With the data provided by the report, analysts should have a better view of the organization’s cybersecurity landscape allowing them to make correct and timely tactical decisions. 

Let’s take a look at a potential scenario: 

• The analyst collaborates with the SOC director's guidance, focusing on addressing high-priority incidents by considering a blend of business importance, risk assessment, and labels. Leveraging the details presented in the report and the incidents view, the analyst identifies incidents aligning with these attributes.. 
• The analyst takes ownership of a specific incident to operate on. Thanks to the report and the incident view, the analyst has access to factual data regarding the type of threat affecting the organization. Through the incident view, the analyst finds its way to the MITRE ATT&CK Framework’s entry on the threat which provides effective mitigation measures that can be applied in the organization’s case. 
• One of these effective measures is isolating the affected device.

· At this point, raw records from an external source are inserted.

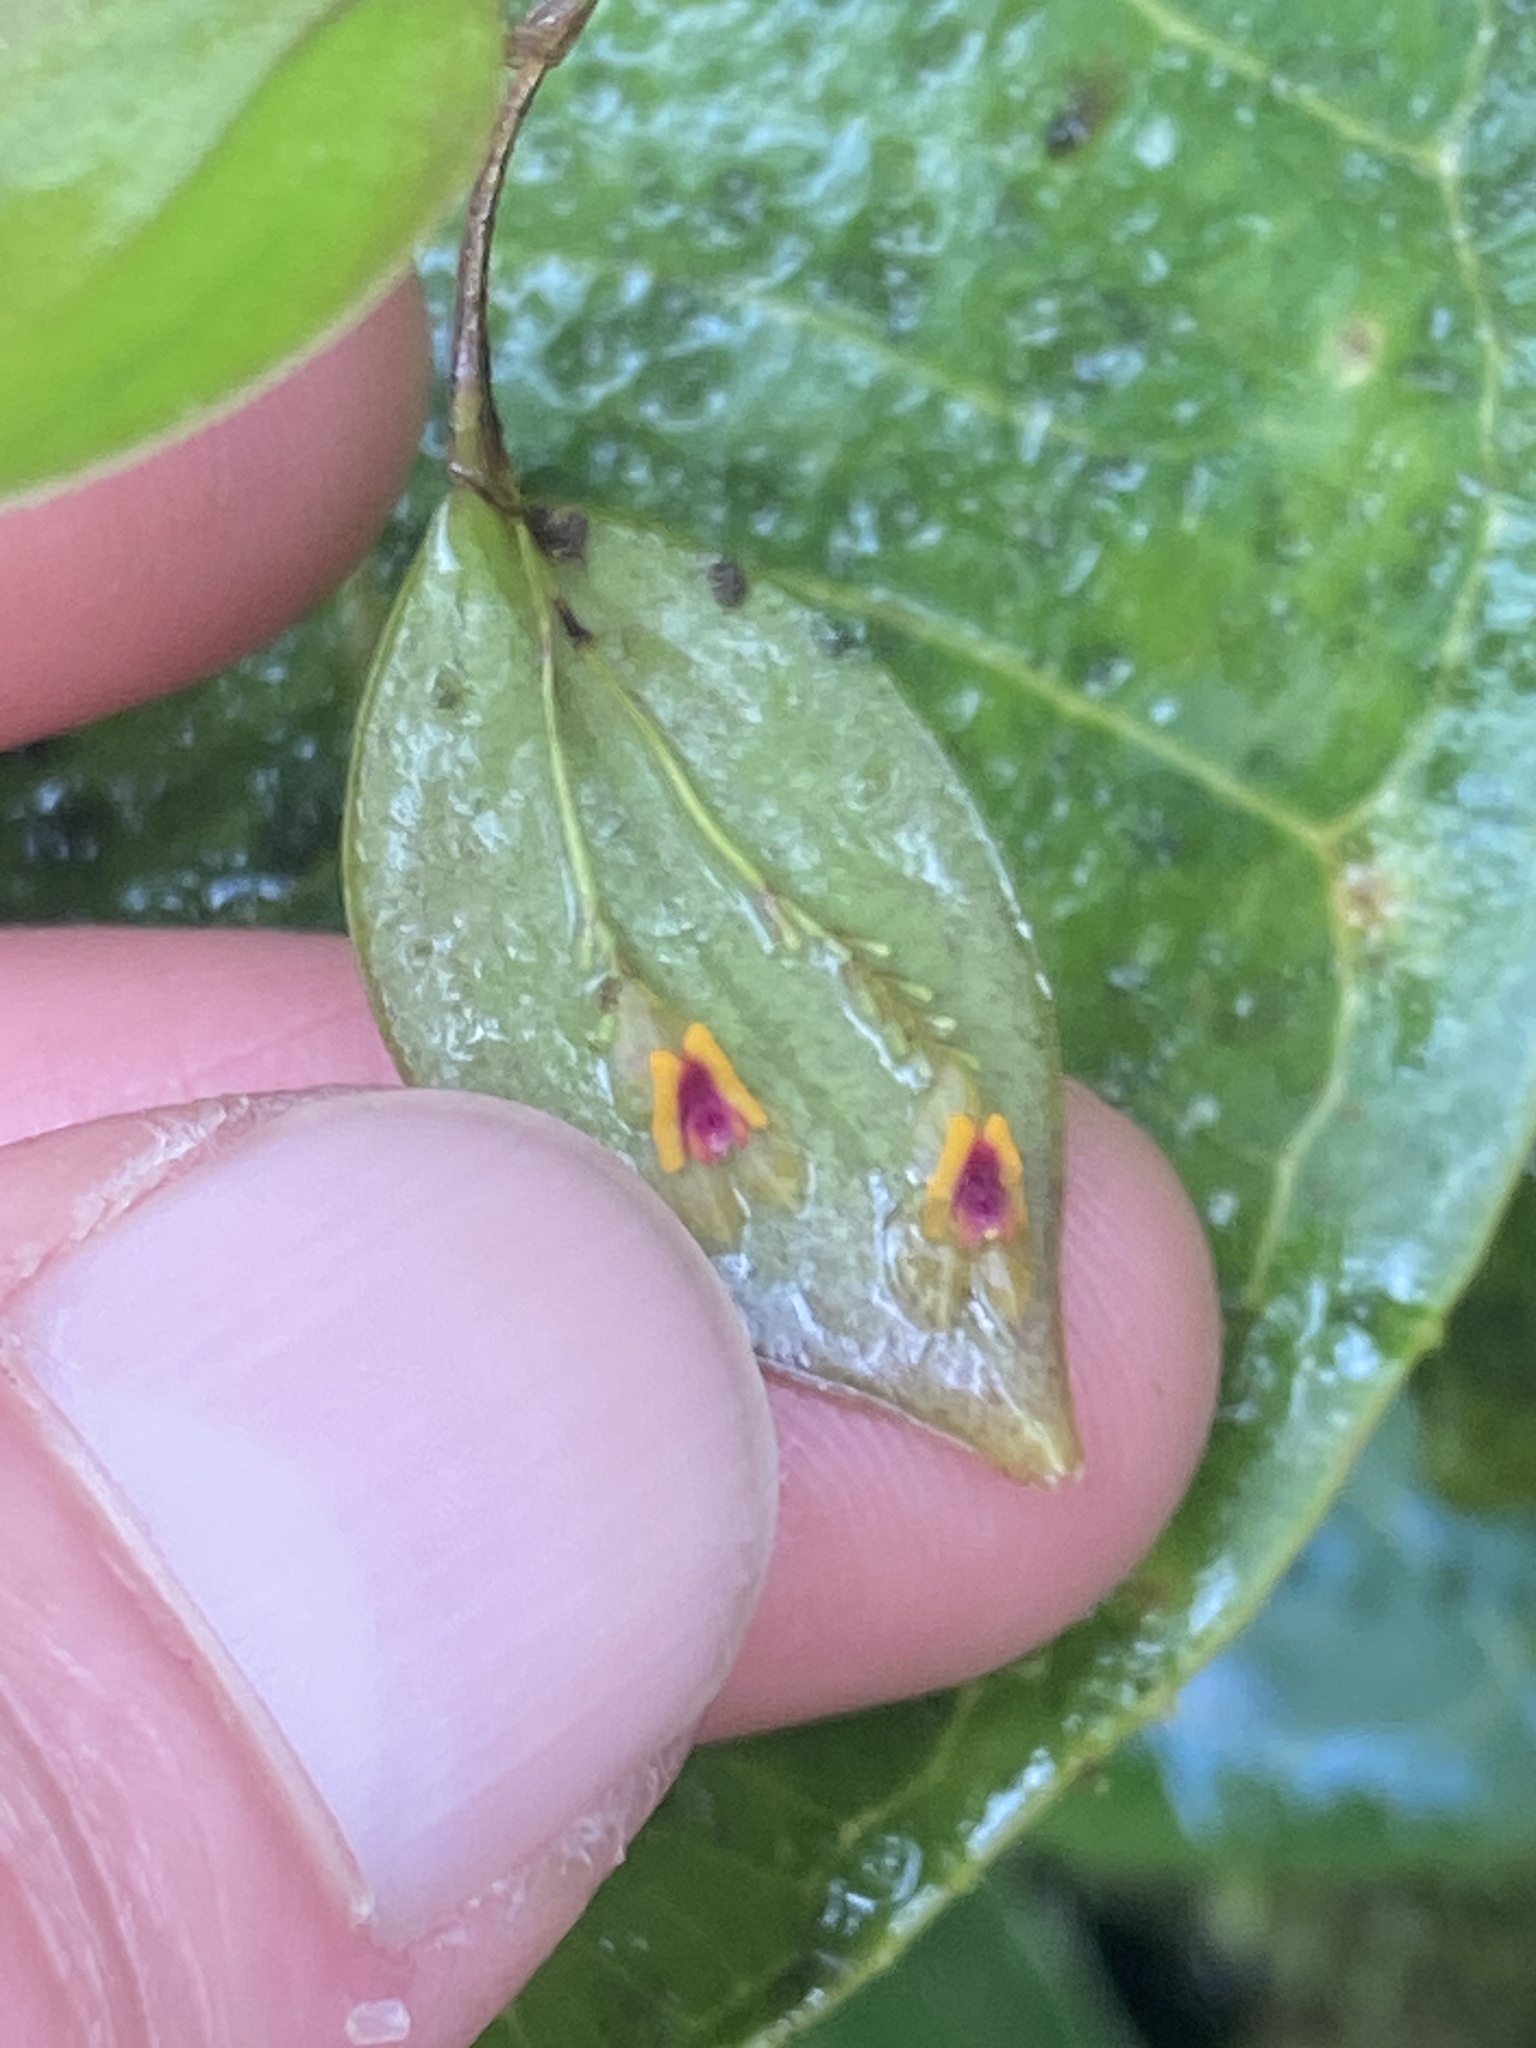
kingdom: Plantae
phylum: Tracheophyta
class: Liliopsida
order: Asparagales
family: Orchidaceae
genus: Lepanthes
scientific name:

Through the report and incident view, the analyst can find out which endpoints within the organization are being affected by the specific threat; however, the analyst’s authority level may very likely be not high enough to isolate the device by themselves. 
• The analyst must request the assistance of the SOC director to address the issue urgently and contact the organization’s IT department to isolate the affected endpoint to contain the threat. 
• The analyst must carry out any other necessary mitigation and remediation procedures to address the threat and make sure the threat is under control and eliminated, as well as request the assistance of any relevant party within the organization to carry out the required procedures. 
• Once done, close the incident in the Lumu Portal to inform the rest of the team that specific incident has been taken care of.